-- ACTION ITEM A --
Reproduce the stretch of the commit diff from "An alternative to" through "can suck it...".
--
An alternative to the Indirect Scan (#374)

devshgraphicsprogramming · web-flow · commit d717916b6f6d · 2022-06-30T18:12:13.000+02:00
Console devs can suck it...
diff --git a/include/nbl/builtin/glsl/scanning_append/scanning_append.glsl b/include/nbl/builtin/glsl/scanning_append/scanning_append.glsl
@@ -0,0 +1,74 @@
+// No header guards!!! In case you want to have multiple append buffers,
+// you might want to `#include` this header multiple times with different suffices
+#ifndef NBL_GLSL_SCANNING_APPEND_FUNCNAME_SUFFFIX
+#define NBL_GLSL_SCANNING_APPEND_FUNCNAME_SUFFFIX
+#endif
+
+// LSB
+#ifdef NBL_GLSL_EXT_shader_atomic_int64
+#define nbl_glsl_scanning_append_counter_t uint64_t
+#else
+#define nbl_glsl_scanning_append_counter_t uvec2
+#endif
+
+struct nbl_glsl_scanning_append_result_t
+{
+   uint outIndex;
+   uint exclusivePrefix;
+};
+
+// Elements with value 0 do not get appended
+// Note: If NBL_GLSL_EXT_shader_atomic_int64 is not present, then the call to this function needs to be subgroup uniform
+nbl_glsl_scanning_append_result_t NBL_GLSL_CONCATENATE2(nbl_glsl_scanning_append,NBL_GLSL_SCANNING_APPEND_FUNCNAME_SUFFFIX)(in uint value)
+{
+#ifndef NBL_GLSL_SCANNING_APPEND_COUNTER_NAME
+#error "Need to define NBL_GLSL_SCANNING_APPEND_COUNTER_NAME for the `nbl_glsl_scanning_append` function, cause GLSL is dumb and `buffer` cannot be passed around."
+#endif
+
+  const bool willAppend = bool(value);
+#ifdef NBL_GLSL_EXT_shader_atomic_int64
+  uint64_t add = value;
+  if (willAppend)
--
-- ACTION ITEM B --
Lay out the entries from the line that contains "Question: Based on their positions, is" through the line that contains "Describe the element" as a Markdown table with the columns Row and Line. Leave out blank lines.
--
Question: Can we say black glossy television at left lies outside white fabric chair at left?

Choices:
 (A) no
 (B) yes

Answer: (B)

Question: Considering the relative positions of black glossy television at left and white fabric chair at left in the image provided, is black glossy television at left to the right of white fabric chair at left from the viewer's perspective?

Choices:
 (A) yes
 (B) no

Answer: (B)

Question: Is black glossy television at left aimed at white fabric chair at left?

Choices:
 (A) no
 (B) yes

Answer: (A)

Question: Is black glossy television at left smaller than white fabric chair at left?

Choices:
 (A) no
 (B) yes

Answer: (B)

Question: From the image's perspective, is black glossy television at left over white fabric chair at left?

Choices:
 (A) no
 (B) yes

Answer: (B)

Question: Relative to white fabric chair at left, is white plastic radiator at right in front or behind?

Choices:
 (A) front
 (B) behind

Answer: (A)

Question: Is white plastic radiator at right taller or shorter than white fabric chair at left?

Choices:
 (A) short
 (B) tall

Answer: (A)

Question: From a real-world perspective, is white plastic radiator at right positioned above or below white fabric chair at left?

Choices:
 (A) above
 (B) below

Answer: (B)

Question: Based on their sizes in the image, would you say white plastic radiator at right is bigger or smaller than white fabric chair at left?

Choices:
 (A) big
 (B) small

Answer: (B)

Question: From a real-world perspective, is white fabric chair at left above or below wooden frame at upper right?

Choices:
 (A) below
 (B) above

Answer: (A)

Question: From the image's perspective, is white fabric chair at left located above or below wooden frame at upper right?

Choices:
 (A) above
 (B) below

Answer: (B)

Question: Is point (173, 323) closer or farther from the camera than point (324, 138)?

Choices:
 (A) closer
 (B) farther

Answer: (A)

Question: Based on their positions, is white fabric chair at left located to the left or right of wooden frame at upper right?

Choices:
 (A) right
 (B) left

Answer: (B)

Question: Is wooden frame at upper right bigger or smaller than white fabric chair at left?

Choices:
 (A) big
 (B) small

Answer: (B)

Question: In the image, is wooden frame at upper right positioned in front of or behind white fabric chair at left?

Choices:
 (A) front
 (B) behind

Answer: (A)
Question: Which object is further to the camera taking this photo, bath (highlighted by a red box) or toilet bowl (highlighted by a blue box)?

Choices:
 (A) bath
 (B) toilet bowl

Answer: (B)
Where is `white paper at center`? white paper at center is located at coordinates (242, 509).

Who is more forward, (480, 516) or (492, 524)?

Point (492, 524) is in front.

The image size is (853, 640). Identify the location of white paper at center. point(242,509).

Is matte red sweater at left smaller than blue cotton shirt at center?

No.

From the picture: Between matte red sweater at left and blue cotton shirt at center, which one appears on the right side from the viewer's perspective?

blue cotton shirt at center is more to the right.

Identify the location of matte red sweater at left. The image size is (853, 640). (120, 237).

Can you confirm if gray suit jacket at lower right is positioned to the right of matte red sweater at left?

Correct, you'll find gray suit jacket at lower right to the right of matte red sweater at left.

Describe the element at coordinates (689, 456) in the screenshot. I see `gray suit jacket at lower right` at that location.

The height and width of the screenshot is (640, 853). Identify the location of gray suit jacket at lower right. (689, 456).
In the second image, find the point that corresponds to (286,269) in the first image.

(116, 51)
--
-- TASK OUTPUT A --
An alternative to the Indirect Scan (#374)

devshgraphicsprogramming · web-flow · commit d717916b6f6d · 2022-06-30T18:12:13.000+02:00
Console devs can suck it...

-- TASK OUTPUT B --
| Row | Line |
|---|---|
| 1 | Question: Based on their positions, is white fabric chair at left located to the left or right of wooden frame at upper right? |
| 2 | Choices: |
| 3 |  (A) right |
| 4 |  (B) left |
| 5 | Answer: (B) |
| 6 | Question: Is wooden frame at upper right bigger or smaller than white fabric chair at left? |
| 7 | Choices: |
| 8 |  (A) big |
| 9 |  (B) small |
| 10 | Answer: (B) |
| 11 | Question: In the image, is wooden frame at upper right positioned in front of or behind white fabric chair at left? |
| 12 | Choices: |
| 13 |  (A) front |
| 14 |  (B) behind |
| 15 | Answer: (A) |
| 16 | Question: Which object is further to the camera taking this photo, bath (highlighted by a red box) or toilet bowl (highlighted by a blue box)? |
| 17 | Choices: |
| 18 |  (A) bath |
| 19 |  (B) toilet bowl |
| 20 | Answer: (B) |
| 21 | Where is `white paper at center`? white paper at center is located at coordinates (242, 509). |
| 22 | Who is more forward, (480, 516) or (492, 524)? |
| 23 | Point (492, 524) is in front. |
| 24 | The image size is (853, 640). Identify the location of white paper at center. point(242,509). |
| 25 | Is matte red sweater at left smaller than blue cotton shirt at center? |
| 26 | No. |
| 27 | From the picture: Between matte red sweater at left and blue cotton shirt at center, which one appears on the right side from the viewer's perspective? |
| 28 | blue cotton shirt at center is more to the right. |
| 29 | Identify the location of matte red sweater at left. The image size is (853, 640). (120, 237). |
| 30 | Can you confirm if gray suit jacket at lower right is positioned to the right of matte red sweater at left? |
| 31 | Correct, you'll find gray suit jacket at lower right to the right of matte red sweater at left. |
| 32 | Describe the element at coordinates (689, 456) in the screenshot. I see `gray suit jacket at lower right` at that location. |